Ribs, more specifically, baby back ribs are not something I fix all the time, so when I do, I want them fabulous and this Rib Rub absolutely helps get them there. You see, the brown sugar helps get that ooey gooey thing that I like going on.
This rub is the perfect blend of sweet and savory. Even for those of you who do not prefer sweet with their savory, brown sugar as a base just goes with pork. And, it is not overtly sweet. You’re just going to have to trust me on this.
Please see my recipe for Grilled Baby Back Ribs. This Rib Rub is definitely part of the magical concoction!
HELPFUL HINTS FOR RIB RUB
Brown sugar is called for in this recipe. I STRONGLY prefer dark brown sugar over light brown sugar. To me, it simply has more flavor. This actually makes sense because the difference between the two is that dark brown sugar has a higher concentration of molasses, which equates to more flavor.
You can double, triple, or even quadruple this recipe and simply store it in your spice cabinet in a glass jar with a lid, or any air-tight container. Then you’ll have a supply on hand for the next time you need it. That falls into my cook once, eat twice mantra.
By all means, if you’re not feeding very many people and you don’t think you’ll need two racks of ribs, just fix one.
Also, this recipe is called Rib Rub, BUT it doesn’t have to be just for ribs, it would also do justice to a pork loin or pork chops, and, I haven’t tried it yet, but it might be delightful on some .grill chicken wings. I think it would. I’m going to try it!
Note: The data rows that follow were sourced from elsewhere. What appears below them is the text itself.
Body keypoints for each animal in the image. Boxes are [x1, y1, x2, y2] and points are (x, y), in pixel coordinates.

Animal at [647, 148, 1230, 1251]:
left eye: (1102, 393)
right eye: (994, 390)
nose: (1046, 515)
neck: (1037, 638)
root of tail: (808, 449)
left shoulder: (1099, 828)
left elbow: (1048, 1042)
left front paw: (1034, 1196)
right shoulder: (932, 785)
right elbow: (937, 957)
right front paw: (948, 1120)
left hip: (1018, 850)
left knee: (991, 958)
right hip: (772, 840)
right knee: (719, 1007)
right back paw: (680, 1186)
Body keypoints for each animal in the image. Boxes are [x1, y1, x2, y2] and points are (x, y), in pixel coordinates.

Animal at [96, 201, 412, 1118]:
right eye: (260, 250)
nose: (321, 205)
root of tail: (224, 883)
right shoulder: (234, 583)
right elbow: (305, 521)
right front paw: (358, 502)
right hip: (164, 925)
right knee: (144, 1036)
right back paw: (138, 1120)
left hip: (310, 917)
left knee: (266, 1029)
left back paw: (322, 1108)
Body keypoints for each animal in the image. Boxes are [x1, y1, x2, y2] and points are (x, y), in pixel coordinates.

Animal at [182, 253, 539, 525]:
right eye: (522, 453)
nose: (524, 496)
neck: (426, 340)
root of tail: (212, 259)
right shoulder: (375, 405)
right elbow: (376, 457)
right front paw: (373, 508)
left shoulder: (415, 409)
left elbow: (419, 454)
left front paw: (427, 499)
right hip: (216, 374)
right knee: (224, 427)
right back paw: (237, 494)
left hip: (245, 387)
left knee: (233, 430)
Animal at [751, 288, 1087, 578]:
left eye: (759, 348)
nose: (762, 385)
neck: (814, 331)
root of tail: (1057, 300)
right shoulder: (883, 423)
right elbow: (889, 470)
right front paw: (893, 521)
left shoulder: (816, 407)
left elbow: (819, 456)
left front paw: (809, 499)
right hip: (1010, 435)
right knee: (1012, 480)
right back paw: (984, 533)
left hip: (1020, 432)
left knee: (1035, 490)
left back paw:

- 1/2 cup dark brown sugar
- 2 teaspoons Cavender's seasoning
- 4 teaspoons Kosher salt
- 40 grinds freshly ground pepper on medium grind
- 4 teaspoons smoked paprika
- 2 teaspoons onion powder
- 2 teaspoons garlic powder
- 1/2 teaspoon cayenne pepper
- 1 teaspoon celery salt
- 1 teaspoon tomato bouillon Knorr, Caldo De Tomate
- Toss everything into a bowl and give it a really good mix.
- Ta-da! You just made rib rub! Cool, right?